Datum 11 november 1898
Krant PGC - Provinciale Groninger Courant
Type bericht Binnenlandse berichten, diverse

Delfzijl, 10 november. De te Groningen thuisbehorende ijzeren gaffelschoener AAFFIENA, kapt. J. Brouwer, met een lading hout van Lauervig naar Leer bestemd, waarover men zich ongerust maakte, is gister hier behouden aangekomen.

Afbeelding
Datum 10 april 1912
Krant NNO - Nieuwsblad van het Noorden
Type bericht Binnenlandse berichten, diverse

Zierikzee, 7 april. Na aan de grond gezeten te hebben is hier binnengesleept (opm: door het stoomschip SPHINX) het schoenerschip AAFFIENA, kapt. Gorter, met bouwmaterialen van Andernach naar Frankrijk. Het schip is lek en moet de lading lossen.

Afbeelding
Datum 23 april 1912
Krant TEL - De Telegraaf
Type bericht Uitspraak Raad voor de Scheepvaart (bijvoegsel Staatscourant)

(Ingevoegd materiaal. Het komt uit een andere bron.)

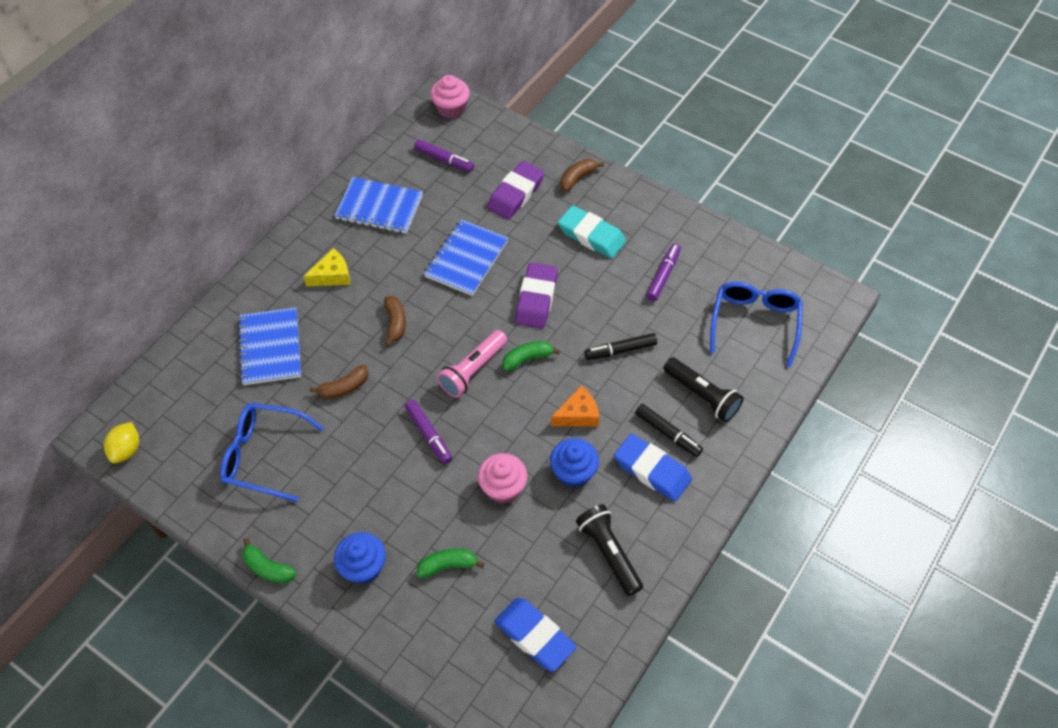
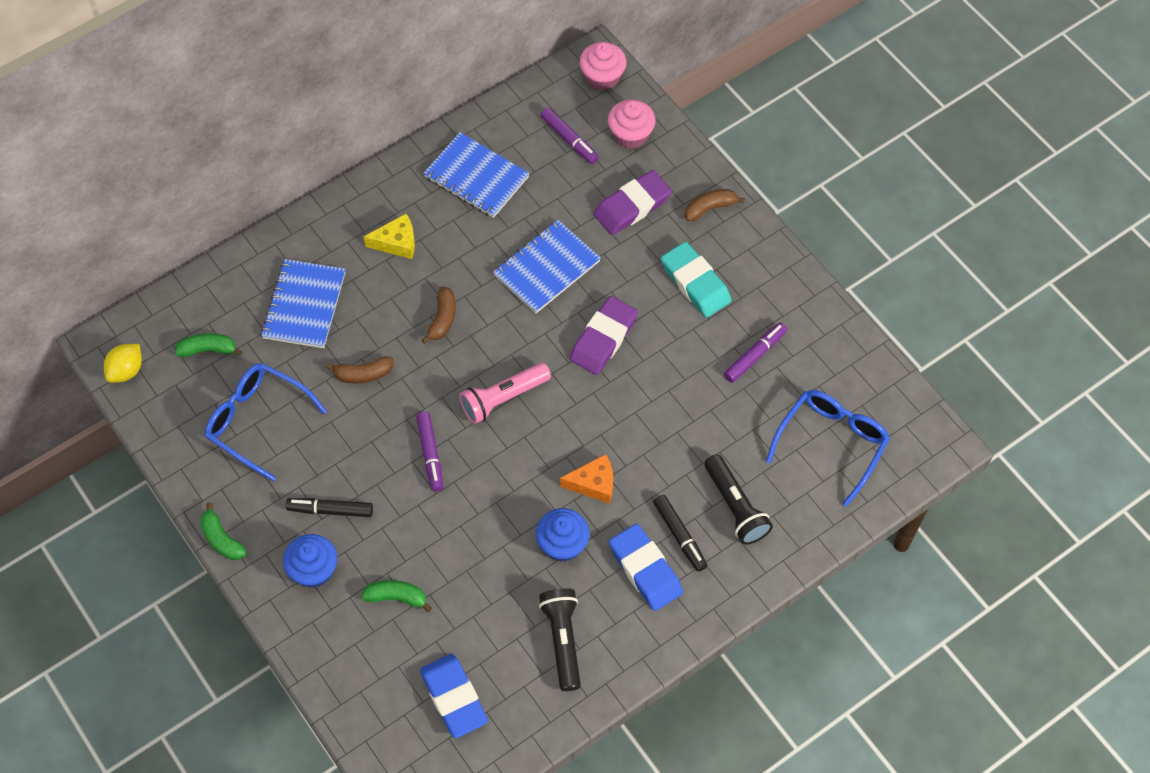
camera: 20 degrees right, 5 degrees up
(503, 487) = (483, 536): pink cupcake -> pink cupcake (630, 135)
(527, 359) = (565, 404): green banana -> green banana (208, 350)
(620, 350) = (669, 427): black marker -> black marker (330, 510)

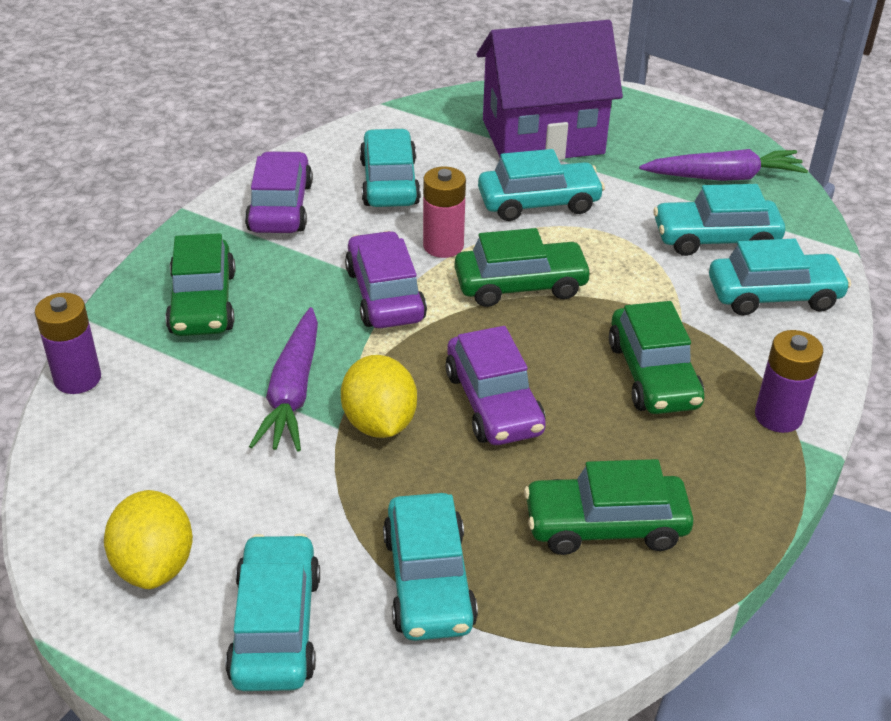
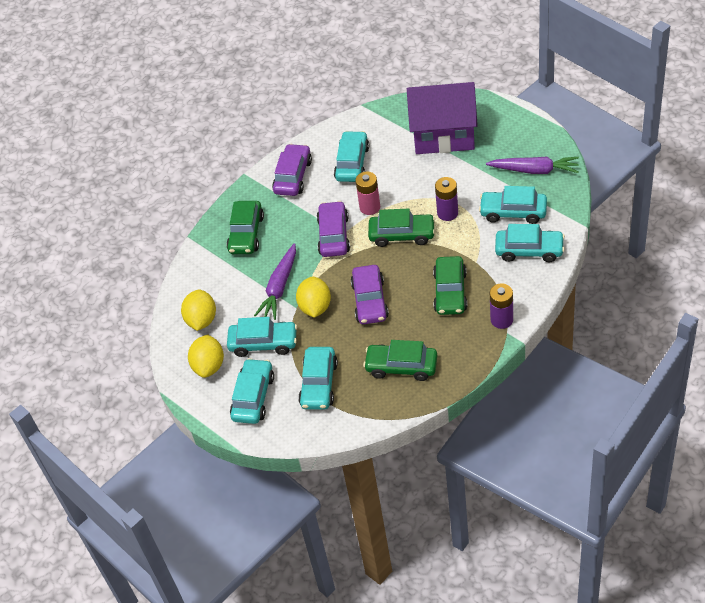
camera: 20 degrees right, 10 degrees up
(77, 378) = (185, 272): purple battery -> purple battery (447, 213)
(125, 468) = (201, 320): none -> yellow lemon
(539, 202) = (427, 182): turquoise car -> turquoise car (263, 343)

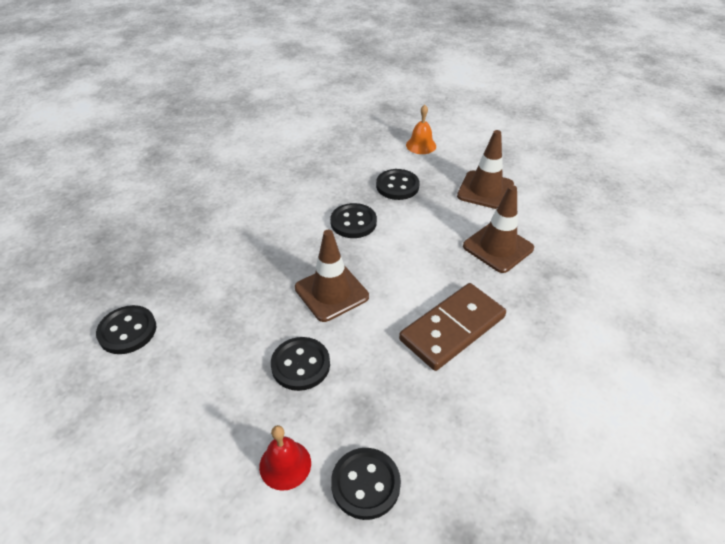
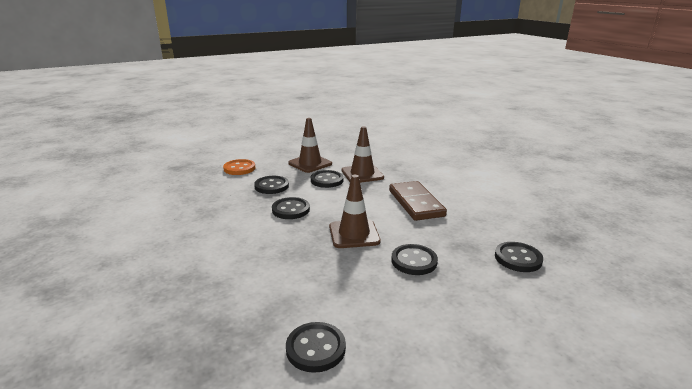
camera: 65 degrees left, 20 degrees down
(285, 464) = (496, 285): red bell -> none
(421, 145) = (239, 168): orange bell -> orange button
(450, 222) = (327, 180): none -> black button

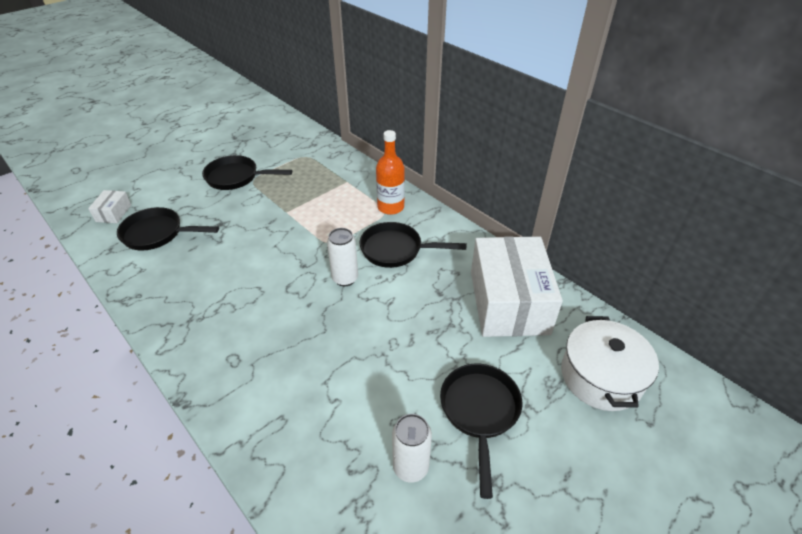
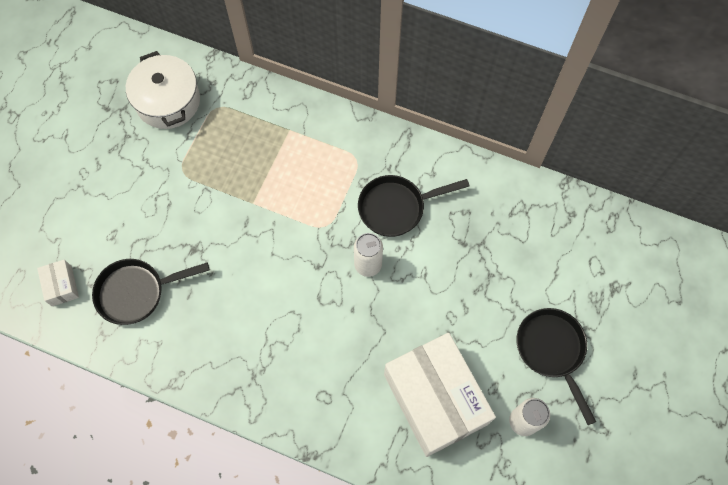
camera: 25 degrees left, 25 degrees up
(236, 177) = (160, 175): black pan -> none
(390, 207) = (359, 150): orange bottle -> none
(508, 302) = (528, 227): white box -> white box (435, 399)
(601, 377) = (631, 274): white pot -> white pot (168, 101)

Stranding Schoenerschip AAFFIENA. De Raad voor de Scheepvaart onderzocht het stranden nabij Zierikzee op 8 april jl. van het schoenerschip AAFFIENA, schipper J.M. de Jonge te Veendam, reder G.W. Gorter te Groningen. De schoeneraak AAFFIENA meet bruto 99 register tonnen en voert aan zeilen een bezaan, een groot zeil, een stagfok, een kluiver en een buitenkluiver. De reder was aan boord, zo'n beetje als kapitein hoewel bij geen diploma's had, doch de eigenlijke kapitein acht hem wel bekwaam. Dan waren er verder aan boord, behalve de reder en de kapitein, twee jongens van 15 en 16 Jaar. Men kwam van Andernach langs de Rijn en ging naar Dordrecht om vandaar naar de Normandische kust te gaan, doch toen men reeds eenmaal uitgevaren was, keerde men terug vanwege het slechte weer. Men had Engelse kaarten aan boord en een kompas waarover gepeild kan worden. In Dordrecht had men het schip zeeklaar gemaakt. Toen men voor goed uitvoer, was het weer nog al ruw. Men had dan ook twee reven in 't grootzeil. Toch ging men uit, doch voor Schouwen weigerde het schip over stag te gaan toen het stuurboord over lag. De reder stond aan het roer, de kapitein vóór aan de zeilen met de jongens. De kapitein liet nog een anker vallen, doch dat hield niet en men strandde.

Afbeelding
Datum 24 april 1912
Krant NRC - Nieuwe Rotterdamsche Courant
Type bericht Uitspraak Raad voor de Scheepvaart (bijvoegsel Staatscourant)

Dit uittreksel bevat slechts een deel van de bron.